Ce qui est fascinant, c’est que l’on obtient dans un milieu un tissu auto-organisé avec des structures comparables à celles du cerveau humain. Non seulement au niveau morphologique, mais aussi - comme l’ont montré les chercheurs dans leur dernière étude - au niveau de la régulation des gènes et de la formation de modèles. "On peut vraiment avoir besoin de tels organoïdes pour étudier la biologie du développement humain", souligne Treutlein.

Organoïdes cérébraux à usages multiples

La recherche sur les organoïdes issus de matériel cellulaire humain présente l’avantage de pouvoir transférer les connaissances à l’homme. Ils peuvent être utilisés non seulement pour étudier la biologie fondamentale du développement, mais aussi le rôle des gènes dans les maladies ou les troubles du développement du cerveau. Treutlein et ses collaborateurs sont ainsi en train d’étudier la cause génétique de l’autisme ou de l’hétérotopie, dans lesquels les cellules nerveuses ne se trouvent pas à l’emplacement anatomique habituel dans le cortex cérébral, à l’aide de tels organoïdes.

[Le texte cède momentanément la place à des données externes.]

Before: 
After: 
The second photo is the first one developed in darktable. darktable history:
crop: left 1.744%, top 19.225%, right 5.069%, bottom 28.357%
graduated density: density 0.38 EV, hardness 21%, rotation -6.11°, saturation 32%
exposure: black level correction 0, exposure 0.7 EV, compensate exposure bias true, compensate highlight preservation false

Les organoïdes peuvent également être utilisés pour le criblage de substances actives, et peut-être aussi pour la culture d’organes ou de parties d’organes transplantables. Le secteur pharmaceutique est très intéressé par de telles cultures cellulaires, comme le confirme Treutlein.

Cependant, la culture d’organoïdes demande beaucoup de temps et de travail. De plus, chaque cellule se développe de manière individuelle et non standardisée. Treutlein et son équipe travaillent donc à l’amélioration des organoïdes et à l’automatisation du processus de production.

Atlas des cellules humaines

La recherche et la cartographie des organoïdes cérébraux sont intégrées dans le "Human Developmental Cell Atlas", qui fait lui-même partie du "site externe Human Cell Atlas". Avec l’Atlas des cellules humaines, les chercheurs du monde entier veulent cartographier tous les types de cellules du corps humain et rassembler des données sur les gènes actifs dans telle ou telle cellule et sur les gènes qui pourraient être impliqués dans des maladies. La directrice de l’Atlas des cellules humaines est la professeure de biologie du MIT Aviv Regev, qui a reçu le titre de docteur honoris causa de l’ETH Zurich en 2021. La professeure de l’ETH Barbara Treutlein co-coordonne le sous-domaine "Organoid Cell Atlas". Son objectif est de cartographier tous les stades cellulaires qui peuvent être produits en culture cellulaire et de les comparer avec les cellules originales du corps humain.